Analysing the mechanical behaviour of rocks subjected to high temperatures is an issue of interest for evaluating the consequences of a fire in historical monuments and infrastructures, and assessing geothermal energy or the use of these materials in storage of radioactive waste.
Research has generally focused on the variations in the most commonly studied properties: porosity; density; compressive strength; and the elastic modulus. Many publications have discussed the relationship of these properties with the maximum temperature exposure of the rock and have even studied the relationships between them.

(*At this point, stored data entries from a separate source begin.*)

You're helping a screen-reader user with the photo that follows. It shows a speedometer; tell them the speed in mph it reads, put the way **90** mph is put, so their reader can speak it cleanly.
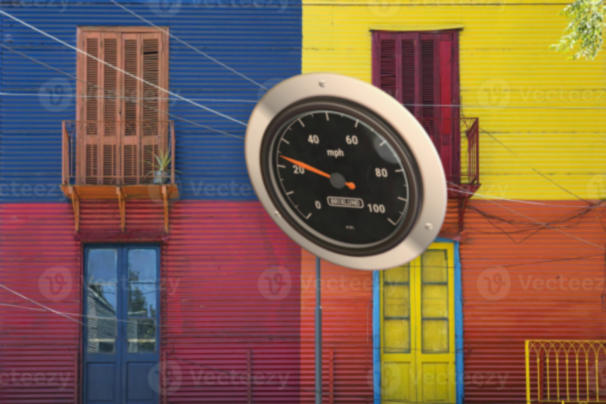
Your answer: **25** mph
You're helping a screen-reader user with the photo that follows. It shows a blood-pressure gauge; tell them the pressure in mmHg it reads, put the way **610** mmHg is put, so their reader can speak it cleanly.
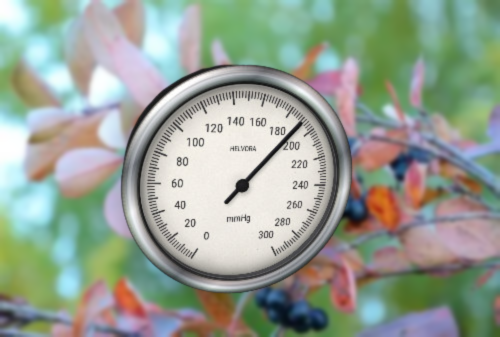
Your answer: **190** mmHg
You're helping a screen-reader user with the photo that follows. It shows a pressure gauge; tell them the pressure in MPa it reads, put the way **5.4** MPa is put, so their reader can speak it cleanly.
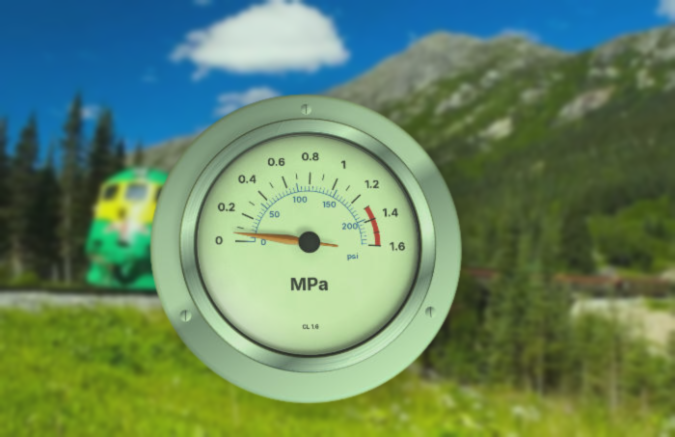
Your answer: **0.05** MPa
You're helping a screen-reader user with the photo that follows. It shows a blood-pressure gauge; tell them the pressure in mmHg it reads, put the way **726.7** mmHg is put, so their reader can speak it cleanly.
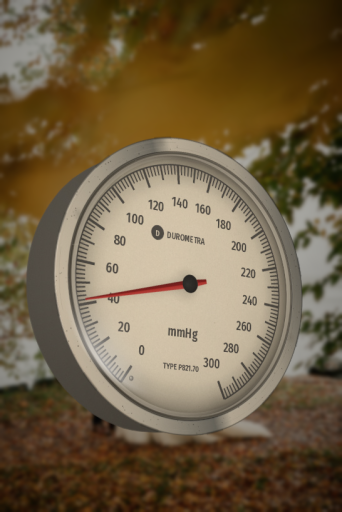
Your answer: **42** mmHg
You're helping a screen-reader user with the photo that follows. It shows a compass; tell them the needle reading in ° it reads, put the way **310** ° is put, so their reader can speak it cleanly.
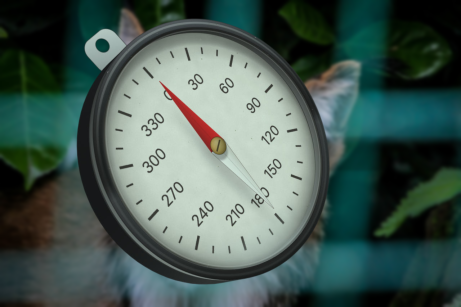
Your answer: **0** °
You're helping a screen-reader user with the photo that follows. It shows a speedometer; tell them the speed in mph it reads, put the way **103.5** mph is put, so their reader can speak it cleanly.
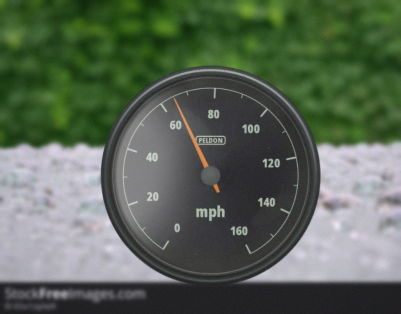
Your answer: **65** mph
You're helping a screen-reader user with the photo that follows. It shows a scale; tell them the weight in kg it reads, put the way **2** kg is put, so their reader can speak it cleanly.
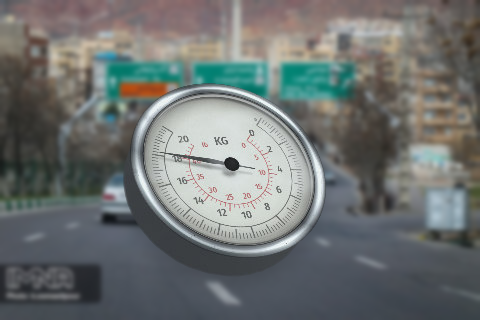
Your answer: **18** kg
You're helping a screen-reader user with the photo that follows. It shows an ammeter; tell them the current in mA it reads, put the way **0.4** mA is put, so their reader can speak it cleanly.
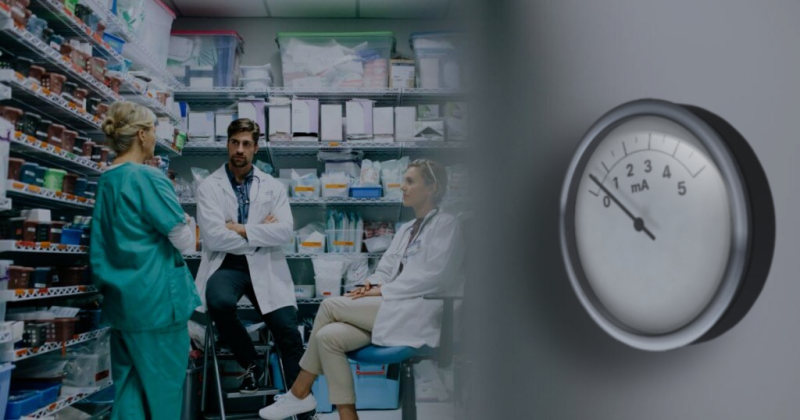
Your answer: **0.5** mA
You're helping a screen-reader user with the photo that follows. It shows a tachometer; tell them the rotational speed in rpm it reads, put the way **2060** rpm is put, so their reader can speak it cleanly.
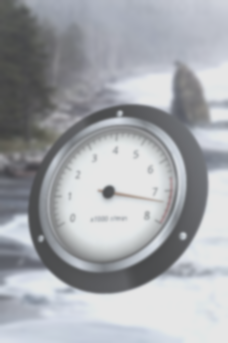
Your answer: **7400** rpm
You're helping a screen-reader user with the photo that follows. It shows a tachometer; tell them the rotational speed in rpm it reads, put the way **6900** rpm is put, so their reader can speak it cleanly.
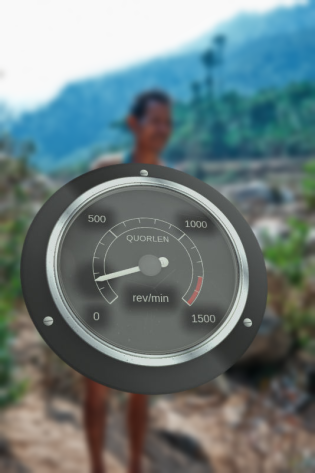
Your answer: **150** rpm
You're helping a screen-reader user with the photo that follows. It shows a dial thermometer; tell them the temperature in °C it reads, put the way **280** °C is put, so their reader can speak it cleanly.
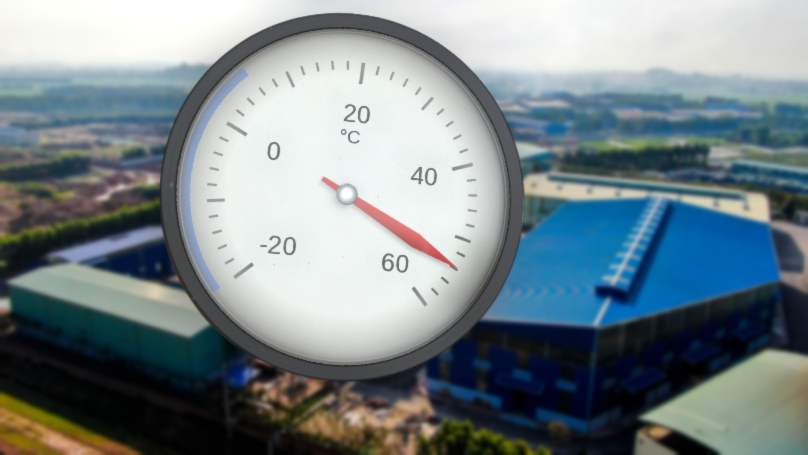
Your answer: **54** °C
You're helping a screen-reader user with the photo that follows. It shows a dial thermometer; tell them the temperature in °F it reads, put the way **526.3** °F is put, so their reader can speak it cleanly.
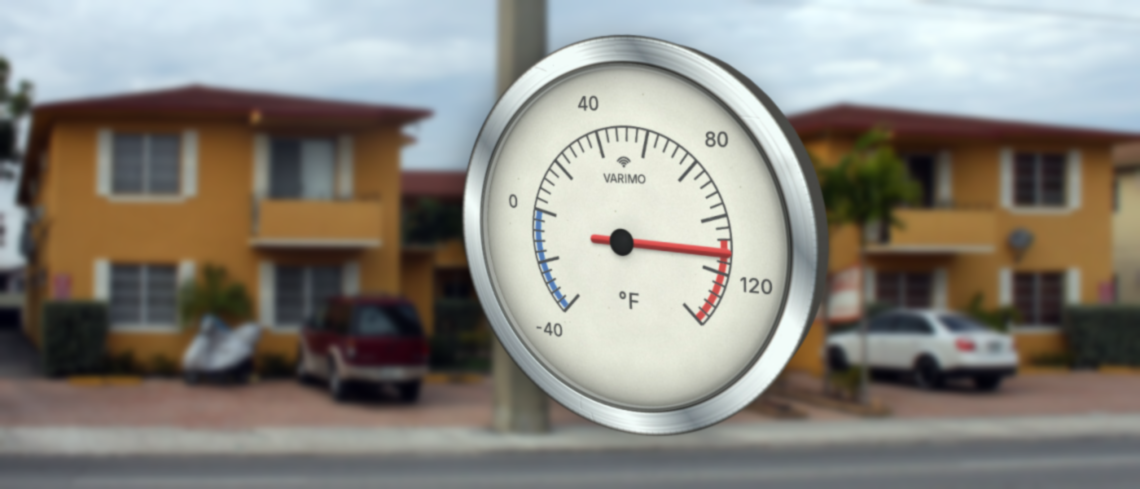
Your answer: **112** °F
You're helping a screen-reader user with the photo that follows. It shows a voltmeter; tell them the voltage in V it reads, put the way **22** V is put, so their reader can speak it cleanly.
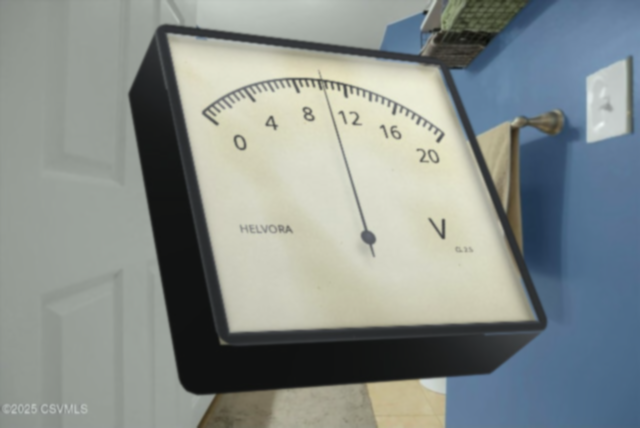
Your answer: **10** V
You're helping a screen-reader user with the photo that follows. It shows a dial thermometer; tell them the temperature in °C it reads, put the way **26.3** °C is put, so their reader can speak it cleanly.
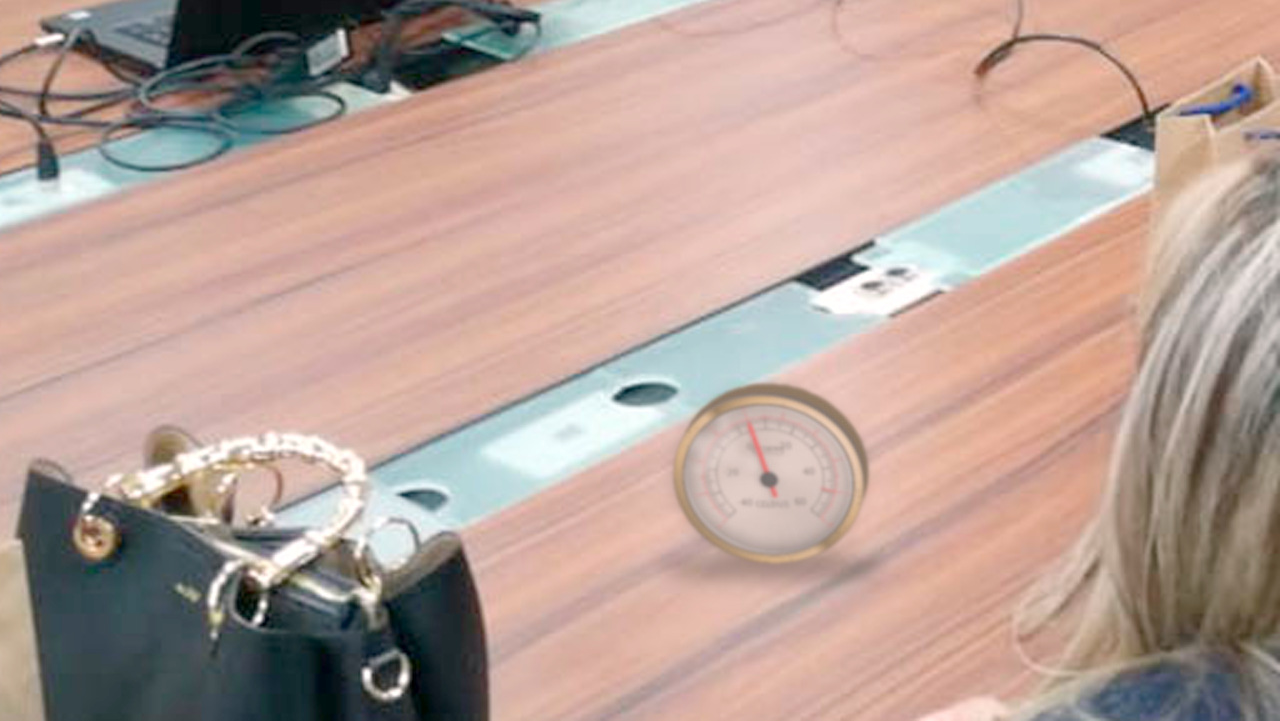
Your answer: **5** °C
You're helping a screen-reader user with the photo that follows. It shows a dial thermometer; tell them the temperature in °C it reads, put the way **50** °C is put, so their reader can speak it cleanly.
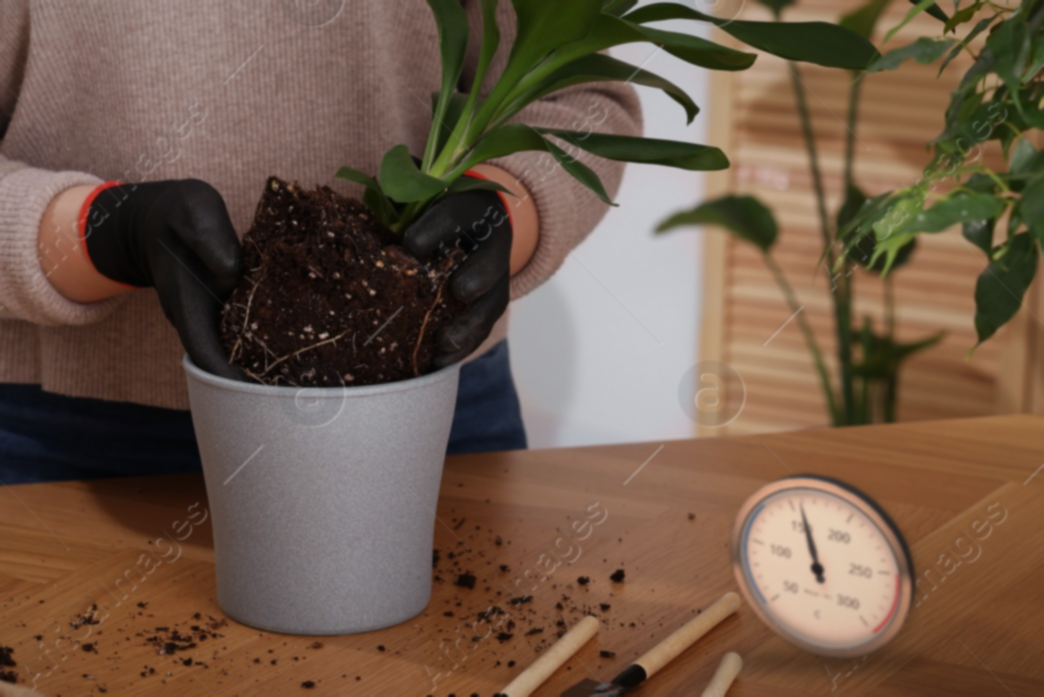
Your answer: **160** °C
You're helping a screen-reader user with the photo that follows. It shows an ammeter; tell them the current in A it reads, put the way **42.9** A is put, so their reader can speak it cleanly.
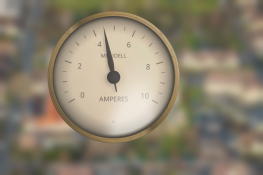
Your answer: **4.5** A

It has been shown that porosity increases with the target temperature (Yavuz, Demirdag and Caran, 2010; Brotóns et a.l, 2013; Wu et al., 2013; Tian, Ziegler and Kempka, 2014). Density, strength, and the deformability parameters decrease as temperature increases (Zhang, Mao and Lu, 2009; Ranjith et al., 2012; Ding et al., 2016). Some authors, have analysed the type of breakages in the samples (Chen et al., 2009; González-Gómez et al., 2015; Lü et al., 2017) and changes in colour and appearance (Koca et al., 2006; Kompaníková et al., 2014) produced by high temperatures. Furthermore, other authors (Simmons and Cooper 1978; Peng et al., 2019;) examined rock samples after several heating and cooling cycles, concluding that the number, width and length of thermally induced microcracks significantly increase.